- _Source_
# Lunkerhunt plastics



## kapt ken (Jul 30, 2010)

Anybody ever try these for jigging walleyes? They look like they'll work but are pricey.


Posted using Outdoor Hub Campfire


----------



## tubejig (Jan 21, 2002)

I used both of those colors last year and they worked well.

Sent from my DROID RAZR using Ohub Campfire mobile app


----------



## kapt ken (Jul 30, 2010)

Did you buy them some place by Detroit and where? I bought those in Wisconsin on saturday and should have bought a few more packs.


----------



## retiredsailor (Feb 25, 2007)

I have seen them both in Wal-Mart and Dicks Sporting Goods. They look good but I ain't convinced in dropping that much cash on them.


----------



## kapt ken (Jul 30, 2010)

retiredsailor said:


> I have seen them both in Wal-Mart and Dicks Sporting Goods. They look good but I ain't convinced in dropping that much cash on them.


I hear you, but I gave in- $7.50 per pouch/5 in each pouch.


----------



## tubejig (Jan 21, 2002)

kapt ken said:


> Did you buy them some place by Detroit and where? I bought those in Wisconsin on saturday and should have bought a few more packs.


I bought them at lumber jack in Marysville.

Sent from my DROID RAZR using Ohub Campfire mobile app


----------



## kapt ken (Jul 30, 2010)

Thanks tubejig!


Posted using Outdoor Hub Campfire


----------



## mwagner0071 (Jan 26, 2009)

I have used the Lunkerhunt Bento minnow before for drop shotting perch with great results. They are pricey but hold up very well.


----------



## tubejig (Jan 21, 2002)

Kapt, I stopped in there today and just passing by it looked like they had about 8 to 10 colors. 

Sent from my GT-P5210 using Ohub Campfire mobile app


----------



## kapt ken (Jul 30, 2010)

Just an update on the sassy shad color from 4/12. Our first 7 fish came on this color then it went dead. Nice bait and I will be restocking in various colors.


Posted using Outdoor Hub Campfire


----------



## sbrickne (Feb 25, 2013)

tubejig said:


> I bought them at lumber jack in Marysville.
> 
> Sent from my DROID RAZR using Ohub Campfire mobile app




Tough to buy anything at Lumber Jack anymore. Damn near $30 to have a 20 gal propane tank refilled!


----------



## retiredsailor (Feb 25, 2007)

sBRICKNE, check with Jones Equipment, I usually get my 20 lbrs filled for about $18 Unless there has been a secret Price Hike


----------



## northshoremb (Apr 3, 2015)

They are good for dropshot but I find no good for jigs. Reason is when you thread them on the jig and try and go over the shank/keeper the eyes pop off and hard to get on due to inside mesh. You end up really wrecking them IMHO

Sent from my SM-G900W8 using Tapatalk


----------



## Jimw (Jul 8, 2009)

I've seen them at Dunham's


----------



## Zib (Jan 7, 2008)

retiredsailor said:


> sBRICKNE, check with Jones Equipment, I usually get my 20 lbrs filled for about $18 Unless there has been a secret Price Hike


Wow! they are ripping you guys off. I pay $12 to have the 20 LB tank filled.


----------



## snortwheeze (Jul 31, 2012)

Have had very good luck with them. Like northshore mentioned the eyes will pop off if you don't remove the shank on the jig first. When I use them I have a few jigs without shanks that I'll use. 
Haven't found any with the split tail, seems like they all switched to paddle tail and those don't seem to produce as well. Will buy more when I see the split tail. They seem to hold up pretty well to catching fish


----------

- _Your goal_
From the Lunkerhunt thread above, return everything from "Have had very" down to "that I'll use.", copied word for word.

- _Information provided_
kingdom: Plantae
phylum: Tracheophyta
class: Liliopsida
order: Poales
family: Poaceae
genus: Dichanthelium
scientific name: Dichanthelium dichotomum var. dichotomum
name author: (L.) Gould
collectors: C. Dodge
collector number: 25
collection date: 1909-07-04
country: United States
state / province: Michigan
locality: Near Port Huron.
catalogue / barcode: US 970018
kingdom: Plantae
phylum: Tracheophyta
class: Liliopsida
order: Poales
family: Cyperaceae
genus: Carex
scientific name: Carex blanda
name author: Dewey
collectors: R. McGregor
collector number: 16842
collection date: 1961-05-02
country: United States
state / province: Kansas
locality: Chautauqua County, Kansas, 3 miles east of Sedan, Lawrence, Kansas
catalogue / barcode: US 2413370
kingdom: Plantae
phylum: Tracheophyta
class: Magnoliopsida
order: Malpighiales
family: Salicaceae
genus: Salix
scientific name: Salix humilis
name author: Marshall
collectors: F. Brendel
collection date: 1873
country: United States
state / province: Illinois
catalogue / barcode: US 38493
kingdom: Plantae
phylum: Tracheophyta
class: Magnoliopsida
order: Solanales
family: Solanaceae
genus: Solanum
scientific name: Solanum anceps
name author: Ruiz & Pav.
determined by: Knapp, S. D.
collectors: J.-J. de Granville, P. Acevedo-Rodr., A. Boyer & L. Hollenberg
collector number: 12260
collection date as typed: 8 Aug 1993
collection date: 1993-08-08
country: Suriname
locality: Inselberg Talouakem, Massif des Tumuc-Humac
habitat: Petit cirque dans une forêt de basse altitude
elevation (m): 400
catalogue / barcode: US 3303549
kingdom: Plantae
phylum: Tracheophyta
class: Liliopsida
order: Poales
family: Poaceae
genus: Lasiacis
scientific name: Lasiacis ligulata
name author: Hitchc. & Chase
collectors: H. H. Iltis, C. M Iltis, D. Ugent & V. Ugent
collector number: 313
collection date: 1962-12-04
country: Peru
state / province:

- _Solution_
Have had very good luck with them. Like northshore mentioned the eyes will pop off if you don't remove the shank on the jig first. When I use them I have a few jigs without shanks that I'll use.